February 12, 2020 — New York
AJC blasted the discriminatory “blacklist” released today by the UN High Commissioner for Human Rights of Israeli and international companies that have business activities in the West Bank and eastern Jerusalem.
“The world body’s endless hypocrisy and double standards toward Israel are staggering,” said AJC CEO David Harris. “Of all the situations in the world in which territory is disputed, the UN chooses only to focus on Israel. Why? We call on Secretary General Guterres to denounce this outrageous assault on the Jewish state.
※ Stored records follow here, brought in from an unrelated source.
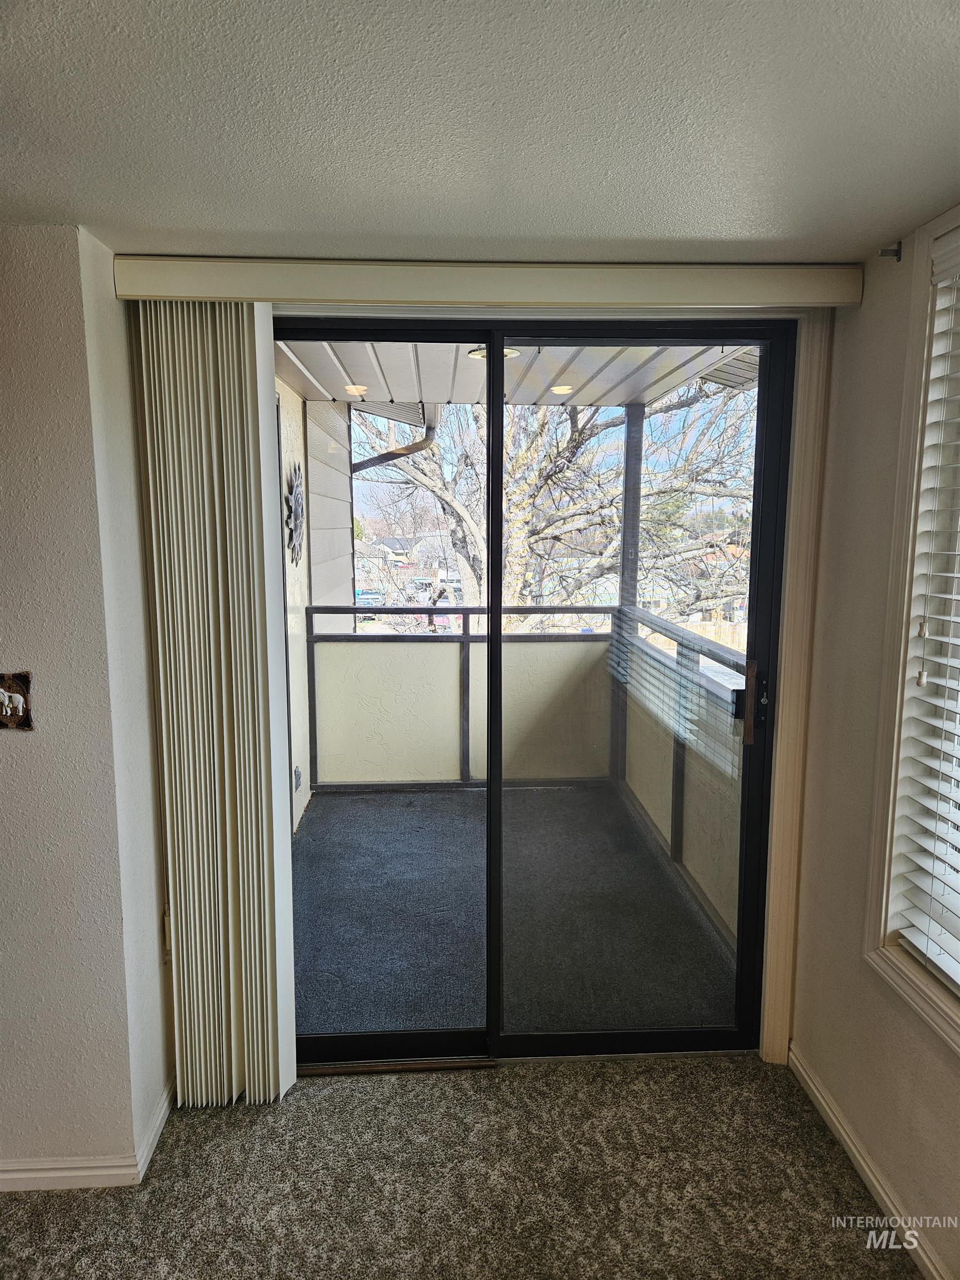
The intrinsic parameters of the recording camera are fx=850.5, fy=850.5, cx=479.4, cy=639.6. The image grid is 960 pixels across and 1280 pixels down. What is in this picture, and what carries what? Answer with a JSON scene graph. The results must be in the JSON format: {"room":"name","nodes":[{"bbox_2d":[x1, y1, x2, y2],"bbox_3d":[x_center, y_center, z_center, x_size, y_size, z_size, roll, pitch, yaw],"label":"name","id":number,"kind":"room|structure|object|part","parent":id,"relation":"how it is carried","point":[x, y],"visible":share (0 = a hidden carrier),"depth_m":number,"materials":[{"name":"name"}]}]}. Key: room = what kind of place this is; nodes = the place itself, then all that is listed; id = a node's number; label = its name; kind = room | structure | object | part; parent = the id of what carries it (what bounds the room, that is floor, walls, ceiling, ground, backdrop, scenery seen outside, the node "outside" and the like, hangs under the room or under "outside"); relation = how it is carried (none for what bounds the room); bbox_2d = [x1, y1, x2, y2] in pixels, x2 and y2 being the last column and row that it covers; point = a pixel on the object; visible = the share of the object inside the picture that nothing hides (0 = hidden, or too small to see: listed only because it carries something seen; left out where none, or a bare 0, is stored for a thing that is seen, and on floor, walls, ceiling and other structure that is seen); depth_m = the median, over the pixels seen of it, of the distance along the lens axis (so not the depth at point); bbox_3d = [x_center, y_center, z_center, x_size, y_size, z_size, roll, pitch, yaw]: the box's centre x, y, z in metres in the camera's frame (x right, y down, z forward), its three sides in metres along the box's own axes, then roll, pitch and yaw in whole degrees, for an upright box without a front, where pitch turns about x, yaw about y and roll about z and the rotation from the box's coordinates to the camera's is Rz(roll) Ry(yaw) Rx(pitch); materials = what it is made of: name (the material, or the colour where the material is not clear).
{"room":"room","nodes":[
{"label":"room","id":0,"kind":"room"},
{"bbox_2d":[0,223,170,1187],"bbox_3d":[-1.591,0.205,1.961,1.699,2.236,0.203,0,8,-3],"label":"left wall","id":1,"kind":"structure","parent":0,"point":[6,773],"depth_m":1.95,"materials":[{"name":"paint"}]},
{"bbox_2d":[0,670,32,729],"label":"wall decoration","id":2,"kind":"object","parent":1,"relation":"in","point":[11,714],"visible":0.99,"depth_m":1.88,"materials":[{"name":"metal"}]},
{"bbox_2d":[0,1083,176,1191],"bbox_3d":[-1.516,1.293,1.996,1.527,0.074,0.332,0,8,-3],"label":"left baseboard","id":3,"kind":"structure","parent":1,"relation":"attached to","point":[22,1176],"depth_m":2.05,"materials":[{"name":"white paint"}]},
{"bbox_2d":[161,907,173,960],"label":"blind cord weight","id":4,"kind":"object","parent":1,"relation":"attached to","point":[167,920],"visible":0.29,"depth_m":2.26,"materials":[{"name":"white plastic"}]},
{"bbox_2d":[0,1053,919,1279],"bbox_3d":[-0.590,1.593,0.458,4.100,0.104,4.645,0,8,-3],"label":"carpet floor","id":5,"kind":"structure","parent":0,"point":[710,1071],"depth_m":2.04,"materials":[{"name":"brown carpet"}]},
{"bbox_2d":[0,0,959,264],"bbox_3d":[-0.315,-0.685,0.083,3.680,0.113,4.663,0,8,-3],"label":"ceiling","id":6,"kind":"structure","parent":0,"point":[120,221],"depth_m":1.33,"materials":[{"name":"white paint"}]},
{"bbox_2d":[123,277,839,1074],"bbox_3d":[0.026,0.119,2.378,1.944,2.319,0.218,0,8,-3],"label":"back wall","id":7,"kind":"structure","parent":0,"point":[626,313],"depth_m":2.26,"materials":[{"name":"beige paint"}]},
{"bbox_2d":[115,256,864,308],"bbox_3d":[0.059,-0.862,2.076,1.763,0.094,0.116,0,8,-3],"label":"blind valance","id":8,"kind":"object","parent":7,"relation":"attached to","point":[336,294],"visible":0.98,"depth_m":2.02,"materials":[{"name":"beige"}]},
{"bbox_2d":[128,298,298,1112],"bbox_3d":[-0.663,0.194,2.168,0.362,2.104,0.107,0,8,-3],"label":"vertical blind","id":9,"kind":"object","parent":8,"relation":"hanging from","point":[246,1082],"visible":0.95,"depth_m":2.14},
{"bbox_2d":[280,323,794,1073],"bbox_3d":[0.082,0.195,2.393,1.539,2.101,0.153,0,8,-3],"label":"sliding glass door","id":10,"kind":"structure","parent":7,"relation":"in","point":[715,1031],"depth_m":2.41,"materials":[{"name":"clear glass"}]},
{"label":"glass panel","id":11,"kind":"part","parent":10,"relation":"part of","materials":[{"name":"glass"}]},
{"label":"glass panel","id":12,"kind":"part","parent":10,"relation":"part of","materials":[{"name":"clear glass"}]},
{"bbox_3d":[0.796,0.194,2.490,0.041,0.237,0.053,0,8,-3],"label":"door handle","id":13,"kind":"part","parent":10,"relation":"part of","materials":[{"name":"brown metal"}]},
{"bbox_2d":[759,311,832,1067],"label":"door trim","id":14,"kind":"structure","parent":7,"relation":"attached to","point":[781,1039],"depth_m":2.34,"materials":[{"name":"wood"}]},
{"bbox_2d":[271,336,758,407],"bbox_3d":[0.064,-1.271,3.653,2.304,0.143,2.695,0,8,-3],"label":"balcony ceiling","id":15,"kind":"structure","parent":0,"point":[360,372],"depth_m":3.95,"materials":[{"name":"white"}]},
{"bbox_2d":[343,383,368,394],"bbox_3d":[-0.645,-1.305,4.430,0.138,0.035,0.136,0,8,-3],"label":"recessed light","id":16,"kind":"object","parent":15,"relation":"in","point":[362,388],"visible":0.81,"depth_m":4.41,"materials":[{"name":"white"}]},
{"bbox_2d":[351,402,438,472],"bbox_3d":[-0.605,-0.691,5.792,0.500,2.123,0.721,0,8,-3],"label":"downspout","id":17,"kind":"object","parent":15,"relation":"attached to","point":[428,439],"visible":0.24,"depth_m":5.74,"materials":[{"name":"metal"}]},
{"bbox_2d":[467,344,519,359],"bbox_3d":[0.052,-1.163,3.419,0.240,0.063,0.231,0,8,-3],"label":"ceiling light","id":18,"kind":"object","parent":15,"relation":"attached to","point":[507,350],"visible":0.24,"depth_m":3.39,"materials":[{"name":"white"}]},
{"bbox_2d":[549,383,574,394],"bbox_3d":[0.436,-1.329,4.522,0.142,0.030,0.140,0,8,-3],"label":"ceiling light","id":19,"kind":"object","parent":15,"relation":"in","point":[558,388],"visible":0.74,"depth_m":4.49,"materials":[{"name":"white"}]},
{"bbox_2d":[292,783,738,1038],"bbox_3d":[-0.025,1.108,3.826,2.061,0.130,2.731,0,8,-3],"label":"balcony floor","id":20,"kind":"structure","parent":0,"point":[336,805],"depth_m":3.44,"materials":[{"name":"grey carpet"}]},
{"bbox_2d":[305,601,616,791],"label":"balcony railing","id":21,"kind":"object","parent":20,"relation":"on","point":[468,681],"visible":0.77,"depth_m":4.99,"materials":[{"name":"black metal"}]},
{"bbox_2d":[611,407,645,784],"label":"balcony post","id":22,"kind":"object","parent":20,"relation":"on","point":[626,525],"visible":0.52,"depth_m":4.92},
{"bbox_2d":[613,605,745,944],"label":"balcony railing","id":23,"kind":"object","parent":20,"relation":"on","point":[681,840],"visible":0.38,"depth_m":3.74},
{"bbox_2d":[786,204,959,1279],"bbox_3d":[1.107,0.400,0.528,0.168,2.252,4.028,0,8,-3],"label":"right wall","id":24,"kind":"structure","parent":0,"point":[866,299],"depth_m":2.05,"materials":[{"name":"beige paint"}]},
{"bbox_2d":[788,1043,952,1279],"bbox_3d":[1.007,1.478,0.634,0.014,0.079,3.798,0,8,-3],"label":"right baseboard","id":25,"kind":"structure","parent":24,"relation":"attached to","point":[813,1087],"depth_m":2.03,"materials":[{"name":"white paint"}]},
{"bbox_2d":[878,241,903,260],"bbox_3d":[0.931,-0.881,1.927,0.050,0.041,0.019,0,8,-3],"label":"curtain rod bracket","id":26,"kind":"object","parent":24,"relation":"attached to","point":[898,251],"visible":0.98,"depth_m":1.93,"materials":[{"name":"metal"}]},
{"bbox_2d":[862,202,959,1053],"bbox_3d":[1.005,0.023,1.321,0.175,1.660,1.273,0,8,-3],"label":"window","id":27,"kind":"structure","parent":24,"relation":"in","point":[958,1015],"depth_m":1.83,"materials":[{"name":"white"}]},
{"bbox_2d":[889,230,959,998],"bbox_3d":[1.003,-0.016,1.359,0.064,1.493,1.000,0,8,-3],"label":"window blind","id":28,"kind":"object","parent":27,"relation":"attached to","point":[919,945],"visible":0.99,"depth_m":1.78,"materials":[{"name":"white plastic"}]},
{"bbox_2d":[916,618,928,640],"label":"blind cord tassel","id":29,"kind":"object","parent":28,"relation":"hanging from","point":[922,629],"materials":[{"name":"beige wood"}]},
{"bbox_2d":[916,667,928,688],"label":"blind cord tassel","id":30,"kind":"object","parent":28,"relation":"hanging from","point":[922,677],"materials":[{"name":"beige wood"}]},
{"label":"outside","id":31,"kind":"structure","parent":0,"visible":0},
{"bbox_2d":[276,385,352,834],"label":"exterior wall","id":32,"kind":"structure","parent":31,"point":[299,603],"depth_m":4.76,"materials":[{"name":"paint"}]},
{"bbox_2d":[283,459,305,563],"bbox_3d":[-0.920,-0.630,4.276,0.071,0.529,0.459,0,8,-3],"label":"wall decoration","id":33,"kind":"object","parent":32,"relation":"attached to","point":[296,498],"visible":0.91,"depth_m":4.23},
{"bbox_2d":[292,765,302,791],"bbox_3d":[-0.927,0.706,4.344,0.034,0.122,0.075,0,8,-3],"label":"outdoor outlet","id":34,"kind":"object","parent":32,"relation":"attached to","point":[296,778],"visible":0.88,"depth_m":4.32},
{"bbox_2d":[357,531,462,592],"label":"house","id":35,"kind":"structure","parent":31,"point":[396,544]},
{"label":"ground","id":36,"kind":"structure","parent":31,"visible":0},
{"bbox_2d":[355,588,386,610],"label":"car","id":37,"kind":"object","parent":36,"relation":"on","point":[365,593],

Preparation of the list of 112 business entities was mandated by a 2016 Human Rights Council (UNHRC) resolution. The council, since its establishment in 2006, has repeatedly singled out and censured Israel, while ignoring massive human rights violations in other parts of the world. Most egregious is the Council’s agenda item 7, as it subjects Israel to separate scrutiny in a way not done for any of the other 192 UN member states, including the world’s serial human rights violators, some of whom actually sit in the UNHRC.
“We urge those principled Human Rights Council member states to reject this blacklist, which evokes echoes of Nazi-triggered boycotts and blacklists against Jews, when they convene later this month,” said Harris. “This initiative should never have received the support of governments seeking to encourage the parties to the Israeli-Palestinian conflict to engage in direct negotiations and pursue an enduring two-state accord.”
Release of the blacklist comes amidst persistent efforts by the BDS movement, a global initiative to boycott, divest from, and impose sanctions on Israel. The BDS movement, which rejects Israel’s very existence, will no doubt use the UN database to intensify its policy of intimidating companies that do business in or with Israeli population centers in the West Bank, eastern Jerusalem, and the Golan – a first step in its strategy to boycott all Israeli goods.
The database initiative, as seen in previous boycott efforts targeting Israel, would hurt not only the listed companies, but also inflict economic hardships on hundreds of thousands of Palestinians in eastern Jerusalem and the West Bank, who earn their livelihood as employees of such companies or depend on their services and products as consumers.
“The long history of the Arab boycott of Jewish manufactured products and goods, first launched by the Arab League in 1945 – three years before Israeli independence – to weaken the Jewish state, and maintained during the Arab-Israeli conflict, never produced positive results. Its attempted revival in the form of a UN ‘database’ is counterproductive to the goals of securing an enduring peace and sustainable development in the region,” said Harris.